21

In other words, is using transfer() safe?

function transfer(address contractB) public
{
    contractB.transfer(1000);
    //balances[msg.sender] -= 1000;
}

How about using call.gas?

function transfer2(address receiver) public
{
    receiver.call.gas(20000).value(1000)();
}

2 Answers 2

23

transfer() and send() should be avoided (because they take a hard dependency on gas costs by forwarding a fixed amount of gas: 2300).

Gas specific code (call{gas: ..., value: ...}("")) should also be avoided.

call{value: ...}("") should be used, for example: contractB.call{value: 1000}("")

It is also critical that you make sure to guard against reentrancy by making all state changes, before call{value: ...}("").

https://diligence.consensys.net/blog/2019/09/stop-using-soliditys-transfer-now explains more about the best practice change.

Any gas specific code should be avoided because gas costs can and will change.

For example, the gas cost for SLOAD was raised from 50 to 200 in 2016, and again in EIP 1884, with some impacts described in: https://chainsecurity.com/istanbul-hardfork-eips-increasing-gas-costs-and-more/


UNGAS is an idea to remove the GAS opcode and smart contracts would not have any notion of gas. (Gas would still be in the protocol, but not in the EVM.)

7
  • 1
    Rather than "prevent", it's better to say "guard against". You can't prevent reentrancy by making state changes before ether transfer.

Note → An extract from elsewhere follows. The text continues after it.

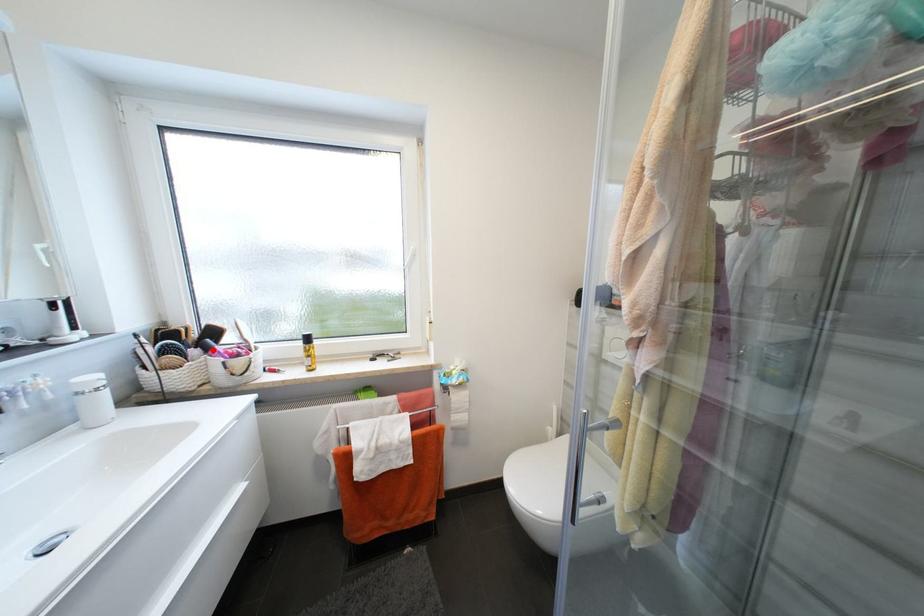
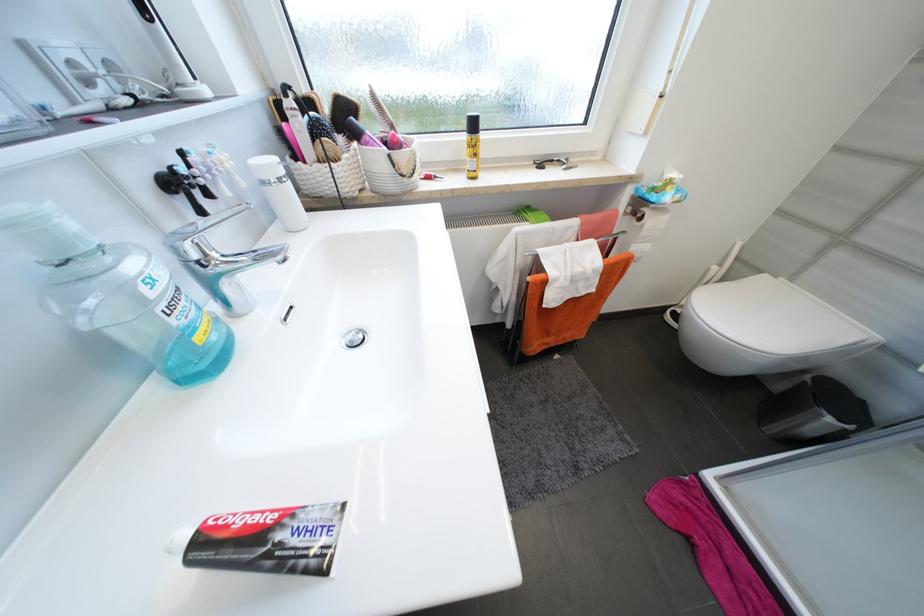
In the second image, find the point that corresponds to the highlighted location in the first image.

In your example, for example, you can re-enter multiple times, draining the balance of msg.sender. The example from the consensus blog sends the entire balance and has a line that sets the balance to 0 before the send, which guards appropriately in that context against reentrancy. Jan 15, 2020 at 19:36
  • 1
    @Chan-HoSuh Thanks for your comments and edits have been made. (The example in this answer was basically copy-pasted from the question without much thought, so it has now been removed because it was a little nonsensical.)
    – eth
    Jan 18, 2020 at 7:56
  • 1
    @axwell I added a bit more explanation to answer but the linked blog post has more space for it.
    – eth
    Sep 12, 2021 at 5:27
  • 1
    Why is empty string ("") passed in call{value: ...}("")? Nov 28, 2021 at 16:01
  • 1
    @ToniSučić The parameter of call has type bytes memory, and should contain an ABI-encoded call to a function, complete with ABI-encoded concrete parameters. Passing a string into a bytes parameter treats the whole string as a byte array. Both bytes and string start with a uint256 length field, and are then followed by the bytes or characters. In this case "" is being used as an empty byte array (equivalent to a zero-length string). In ABI encoding, an empty array is interpreted to mean "call the fallback function" since it has no function name and no parameters. Jun 1, 2022 at 8:47
7

the above answer is perfect, just notice the change in syntax in the latest version of Solidity.